Exercise aim: Check the records below for the word "none" and state how many lines contain it, replying with the number only.

Detected change data:
================

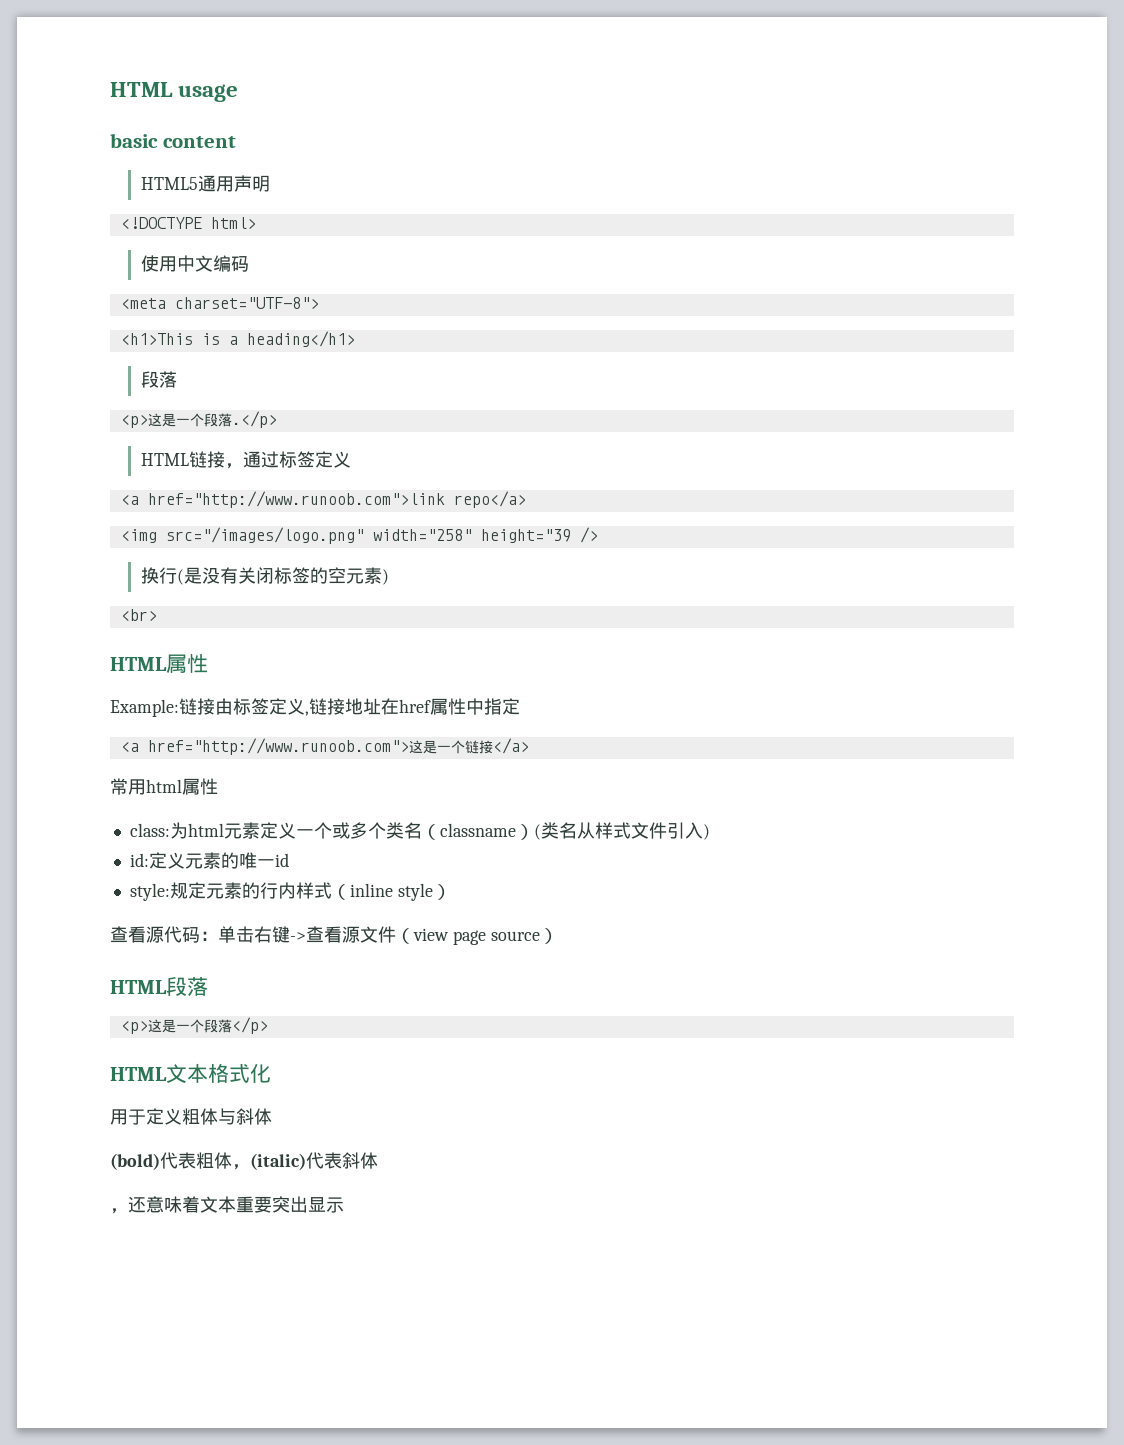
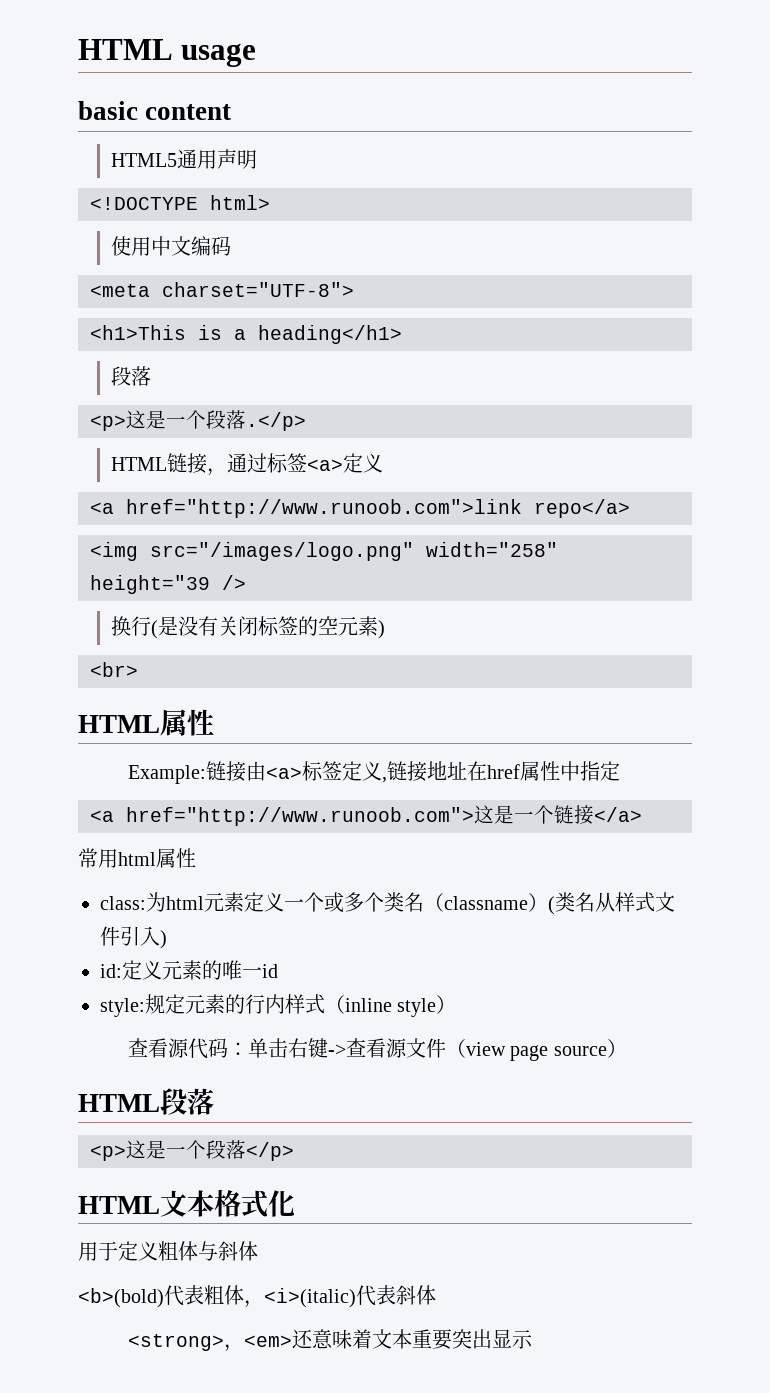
(315, 459) none -> [307,459,344,471] <a>
(233, 706) none -> [265,767,302,779] <a>
[110,1153,160,1170] (bold) -> [78,1288,164,1308] <b>(bold)
[250,1153,306,1170] (italic) -> [264,1288,356,1308] <i>(italic)
[110,1208,128,1214] ， -> [127,1334,292,1352] <strong>，<em>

================

Exercise answer: 2